Required work: Copy out the text of every item below word for word and line by line, leaving the pictures out of your answer.

(Saved entries)
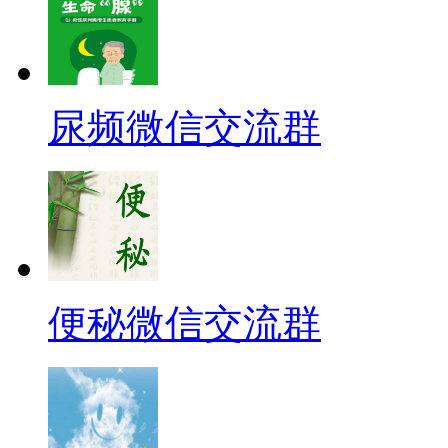
尿频微信交流群
便秘微信交流群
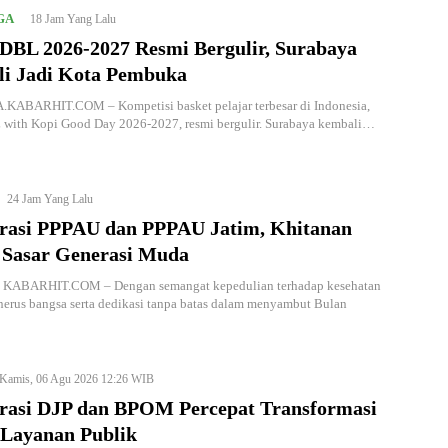
GA
18 Jam Yang Lalu
DBL 2026-2027 Resmi Bergulir, Surabaya
i Jadi Kota Pembuka
ABARHIT.COM – Kompetisi basket pelajar terbesar di Indonesia,
with Kopi Good Day 2026-2027, resmi bergulir. Surabaya kembali…
24 Jam Yang Lalu
rasi PPPAU dan PPPAU Jatim, Khitanan
 Sasar Generasi Muda
KABARHIT.COM – Dengan semangat kepedulian terhadap kesehatan
nerus bangsa serta dedikasi tanpa batas dalam menyambut Bulan
Kamis, 06 Agu 2026 12:26 WIB
rasi DJP dan BPOM Percepat Transformasi
 Layanan Publik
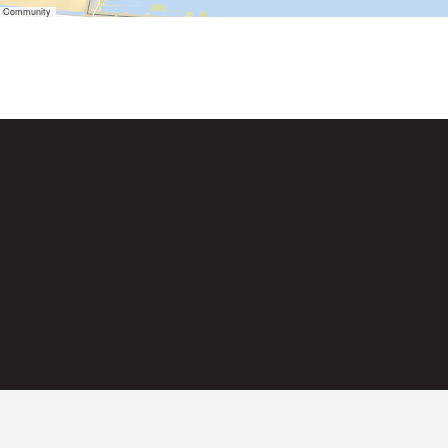
er Community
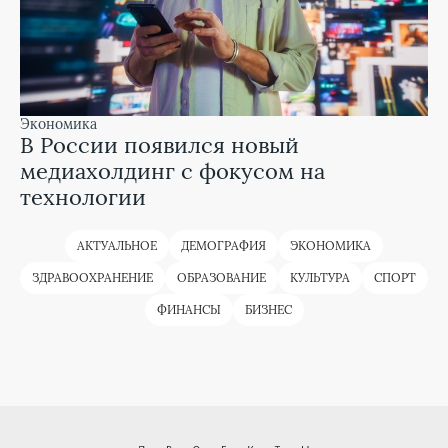
экономика
В России появился новый
медиахолдинг с фокусом на
технологии
АКТУАЛЬНОЕ
ДЕМОГРАФИЯ
ЭКОНОМИКА
ЗДРАВООХРАНЕНИЕ
ОБРАЗОВАНИЕ
КУЛЬТУРА
СПОРТ
ФИНАНСЫ
БИЗНЕС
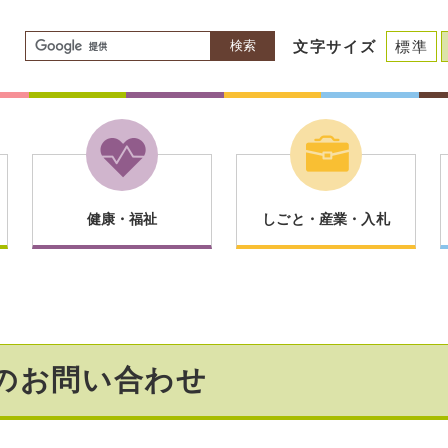
検索
文字サイズ
標準
健康・福祉
しごと・産業・入札
のお問い合わせ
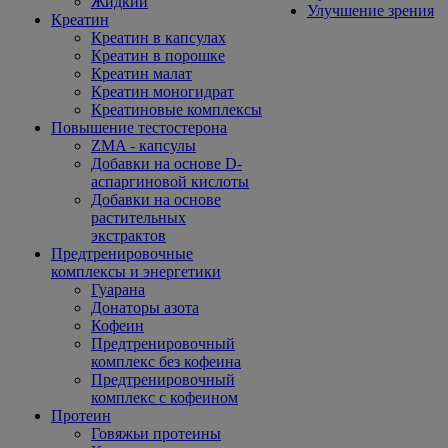
Жидкий
Улучшение зрения
Креатин
Креатин в капсулах
Креатин в порошке
Креатин малат
Креатин моногидрат
Креатиновые комплексы
Повышение тестостерона
ZMA - капсулы
Добавки на основе D-
аспаргиновой кислоты
Добавки на основе
растительных
экстрактов
Предтренировочные
комплексы и энергетики
Гуарана
Донаторы азота
Кофеин
Предтренировочный
комплекс без кофеина
Предтренировочный
комплекс с кофеином
Протеин
Говяжьи протеины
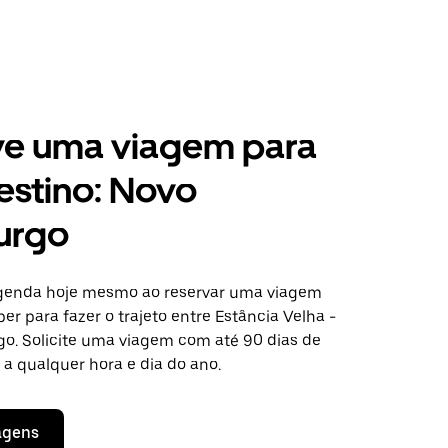
ve uma viagem para
estino: Novo
urgo
agenda hoje mesmo ao reservar uma viagem
er para fazer o trajeto entre Estância Velha -
. Solicite uma viagem com até 90 dias de
a qualquer hora e dia do ano.
agens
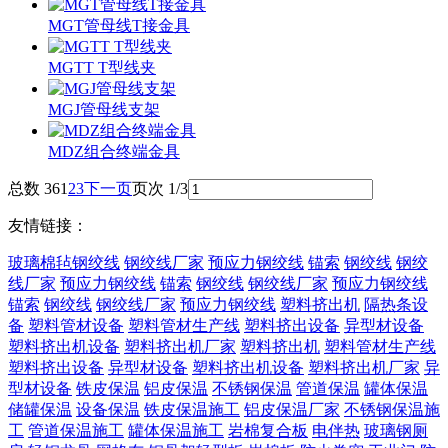
MGT管母线T接金具
MGTT T型线夹
MGJ管母线支架
MDZ组合终端金具
总数 36
1
2
3
下一页
页次 1/3
友情链接：
玻璃棉毡
钢绞线
钢绞线厂家
预应力钢绞线
锚索
钢绞线
钢绞
线厂家
预应力钢绞线
锚索
钢绞线
钢绞线厂家
预应力钢绞线
锚索
钢绞线
钢绞线厂家
预应力钢绞线
塑料挤出机
隔热条设
备
塑料管材设备
塑料管材生产线
塑料挤出设备
异型材设备
塑料挤出机设备
塑料挤出机厂家
塑料挤出机
塑料管材生产线
塑料挤出设备
异型材设备
塑料挤出机设备
塑料挤出机厂家
异
型材设备
铁皮保温
铝皮保温
不锈钢保温
管道保温
罐体保温
储罐保温
设备保温
铁皮保温施工
铝皮保温厂家
不锈钢保温施
工
管道保温施工
罐体保温施工
岩棉复合板
电伴热
玻璃钢厕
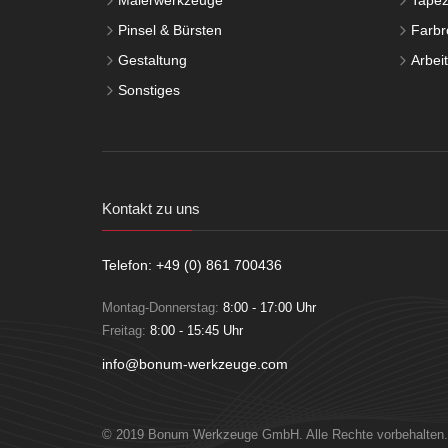
Malerwerkzeuge
Tapez
Pinsel & Bürsten
Farbro
Gestaltung
Arbei
Sonstiges
Kontakt zu uns
Telefon: +49 (0) 861 700436
Montag-Donnerstag:
8:00 - 17:00 Uhr
Freitag:
8:00 - 15:45 Uhr
info@bonum-werkzeuge.com
© 2019 Bonum Werkzeuge GmbH. Alle Rechte vorbehalten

Answer box:
尿频微信交流群
便秘微信交流群
GA
18 Jam Yang Lalu
DBL 2026-2027 Resmi Bergulir, Surabaya
i Jadi Kota Pembuka
ABARHIT.COM – Kompetisi basket pelajar terbesar di Indonesia,
with Kopi Good Day 2026-2027, resmi bergulir. Surabaya kembali…
24 Jam Yang Lalu
rasi PPPAU dan PPPAU Jatim, Khitanan
 Sasar Generasi Muda
KABARHIT.COM – Dengan semangat kepedulian terhadap kesehatan
nerus bangsa serta dedikasi tanpa batas dalam menyambut Bulan
Kamis, 06 Agu 2026 12:26 WIB
rasi DJP dan BPOM Percepat Transformasi
 Layanan Publik
er Community
экономика
В России появился новый
медиахолдинг с фокусом на
технологии
АКТУАЛЬНОЕ
ДЕМОГРАФИЯ
ЭКОНОМИКА
ЗДРАВООХРАНЕНИЕ
ОБРАЗОВАНИЕ
КУЛЬТУРА
СПОРТ
ФИНАНСЫ
БИЗНЕС
検索
文字サイズ
標準
健康・福祉
しごと・産業・入札
のお問い合わせ
Жидкий
Улучшение зрения
Креатин
Креатин в капсулах
Креатин в порошке
Креатин малат
Креатин моногидрат
Креатиновые комплексы
Повышение тестостерона
ZMA - капсулы
Добавки на основе D-
аспаргиновой кислоты
Добавки на основе
растительных
экстрактов
Предтренировочные
комплексы и энергетики
Гуарана
Донаторы азота
Кофеин
Предтренировочный
комплекс без кофеина
Предтренировочный
комплекс с кофеином
Протеин
Говяжьи протеины
ve uma viagem para
estino: Novo
urgo
agenda hoje mesmo ao reservar uma viagem
er para fazer o trajeto entre Estância Velha -
. Solicite uma viagem com até 90 dias de
a qualquer hora e dia do ano.
agens
MGT管母线T接金具
MGTT T型线夹
MGJ管母线支架
MDZ组合终端金具
总数 36
1
2
3
下一页
页次 1/3
友情链接：
玻璃棉毡
钢绞线
钢绞线厂家
预应力钢绞线
锚索
钢绞线
钢绞
线厂家
预应力钢绞线
锚索
钢绞线
钢绞线厂家
预应力钢绞线
锚索
钢绞线
钢绞线厂家
预应力钢绞线
塑料挤出机
隔热条设
备
塑料管材设备
塑料管材生产线
塑料挤出设备
异型材设备
塑料挤出机设备
塑料挤出机厂家
塑料挤出机
塑料管材生产线
塑料挤出设备
异型材设备
塑料挤出机设备
塑料挤出机厂家
异
型材设备
铁皮保温
铝皮保温
不锈钢保温
管道保温
罐体保温
储罐保温
设备保温
铁皮保温施工
铝皮保温厂家
不锈钢保温施
工
管道保温施工
罐体保温施工
岩棉复合板
电伴热
玻璃钢厕
Malerwerkzeuge
Tapez
Pinsel & Bürsten
Farbro
Gestaltung
Arbei
Sonstiges
Kontakt zu uns
Telefon: +49 (0) 861 700436
Montag-Donnerstag:
8:00 - 17:00 Uhr
Freitag:
8:00 - 15:45 Uhr
info@bonum-werkzeuge.com
© 2019 Bonum Werkzeuge GmbH. Alle Rechte vorbehalten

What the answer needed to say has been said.